Problem requirements>
Every line with the string "size" in it belongs in your answer, so copy them all from the data.
── Information shown ──
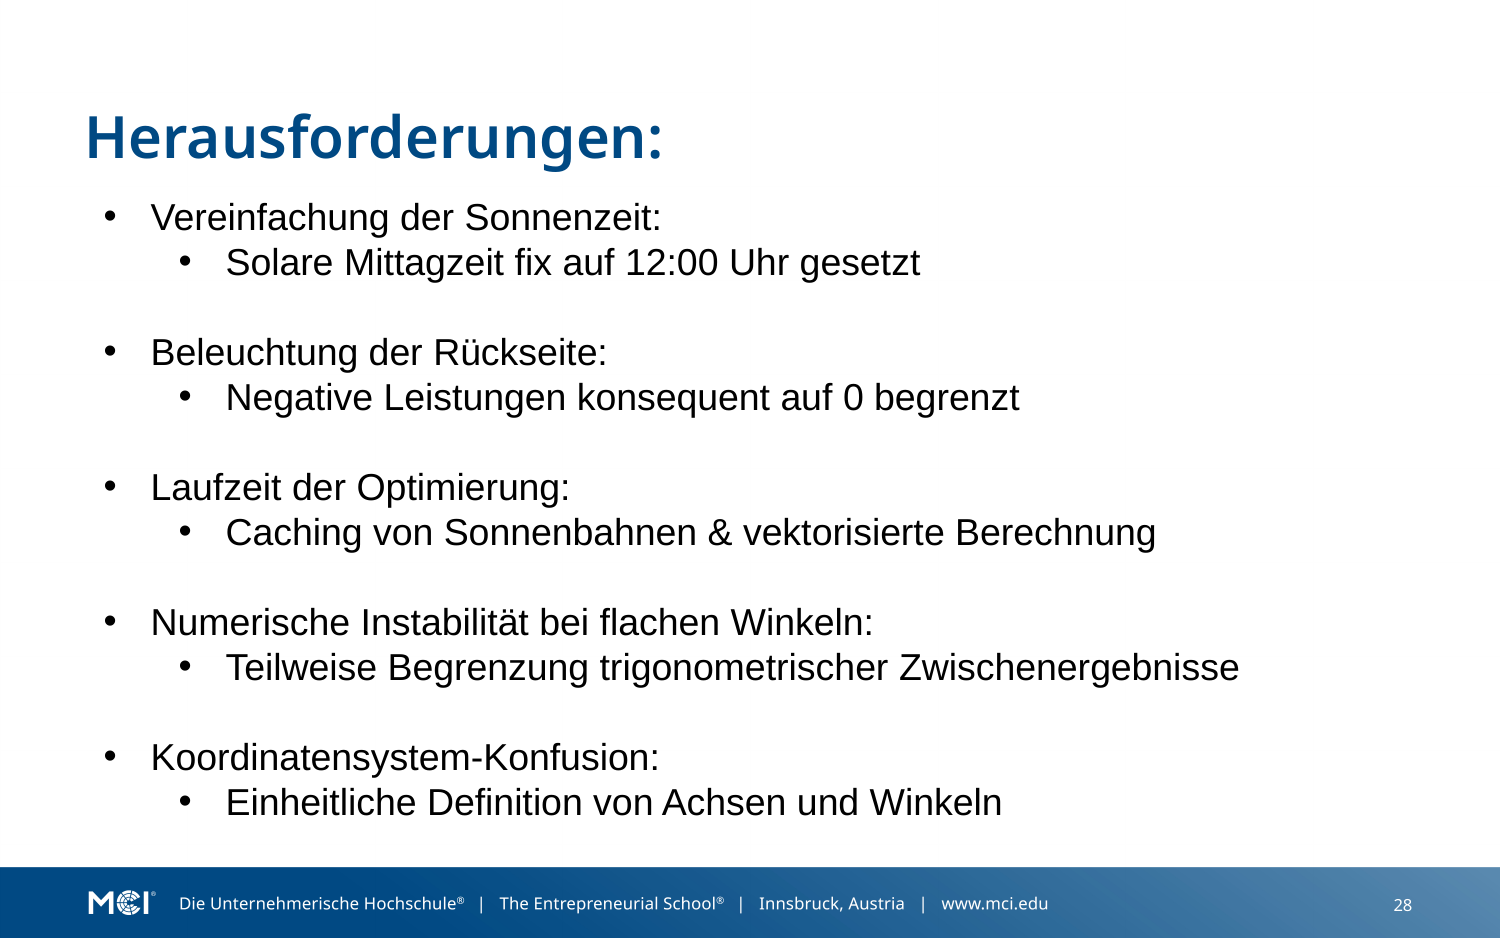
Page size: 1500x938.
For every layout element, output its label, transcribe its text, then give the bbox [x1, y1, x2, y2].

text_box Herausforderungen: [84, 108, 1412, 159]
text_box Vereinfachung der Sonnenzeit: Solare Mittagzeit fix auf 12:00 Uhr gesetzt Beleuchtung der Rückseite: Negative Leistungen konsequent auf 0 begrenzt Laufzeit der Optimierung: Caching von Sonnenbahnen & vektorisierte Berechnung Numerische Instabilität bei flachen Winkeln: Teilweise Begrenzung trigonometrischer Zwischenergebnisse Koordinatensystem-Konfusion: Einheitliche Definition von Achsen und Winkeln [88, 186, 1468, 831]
───
── Information shown ──
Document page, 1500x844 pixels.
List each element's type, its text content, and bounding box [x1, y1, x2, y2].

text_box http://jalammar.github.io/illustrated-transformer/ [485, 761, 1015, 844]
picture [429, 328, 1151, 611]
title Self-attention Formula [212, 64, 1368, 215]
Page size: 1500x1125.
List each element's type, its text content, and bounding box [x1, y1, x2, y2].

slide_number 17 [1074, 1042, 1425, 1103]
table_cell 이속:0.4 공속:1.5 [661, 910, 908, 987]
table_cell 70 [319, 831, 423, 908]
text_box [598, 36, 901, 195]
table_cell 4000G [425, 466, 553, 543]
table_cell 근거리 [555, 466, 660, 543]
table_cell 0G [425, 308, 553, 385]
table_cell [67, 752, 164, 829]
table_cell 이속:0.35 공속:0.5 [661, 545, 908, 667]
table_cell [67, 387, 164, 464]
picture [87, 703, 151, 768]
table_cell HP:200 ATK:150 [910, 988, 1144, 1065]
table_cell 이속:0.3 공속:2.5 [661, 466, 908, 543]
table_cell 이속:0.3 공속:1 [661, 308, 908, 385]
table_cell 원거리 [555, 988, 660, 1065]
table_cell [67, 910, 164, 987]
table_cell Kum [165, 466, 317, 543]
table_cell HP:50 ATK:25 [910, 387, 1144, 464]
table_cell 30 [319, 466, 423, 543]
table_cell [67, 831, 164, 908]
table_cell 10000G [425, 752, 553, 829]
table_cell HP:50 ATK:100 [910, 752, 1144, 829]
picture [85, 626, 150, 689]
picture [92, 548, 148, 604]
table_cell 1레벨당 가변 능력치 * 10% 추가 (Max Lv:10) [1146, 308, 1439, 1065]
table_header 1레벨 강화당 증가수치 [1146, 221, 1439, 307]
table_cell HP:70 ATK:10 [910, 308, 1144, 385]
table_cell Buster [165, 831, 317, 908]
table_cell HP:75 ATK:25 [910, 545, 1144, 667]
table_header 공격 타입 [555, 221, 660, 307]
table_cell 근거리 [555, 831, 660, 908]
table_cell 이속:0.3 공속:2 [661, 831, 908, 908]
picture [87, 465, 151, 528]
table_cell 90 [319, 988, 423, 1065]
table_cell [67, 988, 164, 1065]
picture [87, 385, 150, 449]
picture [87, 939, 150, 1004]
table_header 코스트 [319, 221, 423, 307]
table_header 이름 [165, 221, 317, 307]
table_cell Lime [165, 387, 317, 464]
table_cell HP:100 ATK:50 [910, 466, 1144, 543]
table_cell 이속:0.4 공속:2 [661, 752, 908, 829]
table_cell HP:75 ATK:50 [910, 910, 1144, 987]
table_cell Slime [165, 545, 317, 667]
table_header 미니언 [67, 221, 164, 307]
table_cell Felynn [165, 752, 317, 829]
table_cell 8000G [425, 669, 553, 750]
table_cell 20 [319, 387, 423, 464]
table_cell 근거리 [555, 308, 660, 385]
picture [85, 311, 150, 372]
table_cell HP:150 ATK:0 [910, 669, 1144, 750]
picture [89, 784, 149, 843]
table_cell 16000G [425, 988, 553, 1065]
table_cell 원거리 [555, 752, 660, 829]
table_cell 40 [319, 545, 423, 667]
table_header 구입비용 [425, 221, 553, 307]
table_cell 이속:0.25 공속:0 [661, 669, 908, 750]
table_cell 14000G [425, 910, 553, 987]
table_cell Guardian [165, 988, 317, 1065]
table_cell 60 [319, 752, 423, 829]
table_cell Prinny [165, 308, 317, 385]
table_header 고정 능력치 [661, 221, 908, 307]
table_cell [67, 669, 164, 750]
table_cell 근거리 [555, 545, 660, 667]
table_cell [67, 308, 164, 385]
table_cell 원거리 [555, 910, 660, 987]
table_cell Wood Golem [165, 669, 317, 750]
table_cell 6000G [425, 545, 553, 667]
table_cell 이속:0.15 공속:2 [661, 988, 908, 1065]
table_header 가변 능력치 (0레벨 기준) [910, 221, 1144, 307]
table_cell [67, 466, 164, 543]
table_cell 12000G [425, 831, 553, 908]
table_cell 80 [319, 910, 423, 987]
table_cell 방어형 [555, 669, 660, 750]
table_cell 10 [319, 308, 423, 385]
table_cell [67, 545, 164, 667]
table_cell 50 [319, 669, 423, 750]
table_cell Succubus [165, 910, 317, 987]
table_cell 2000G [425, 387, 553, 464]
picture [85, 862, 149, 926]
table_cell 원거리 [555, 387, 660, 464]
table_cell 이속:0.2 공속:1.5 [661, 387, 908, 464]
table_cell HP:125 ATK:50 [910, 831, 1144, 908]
───
Task response>
Page size: 1500x938.
Page size: 1500x1125.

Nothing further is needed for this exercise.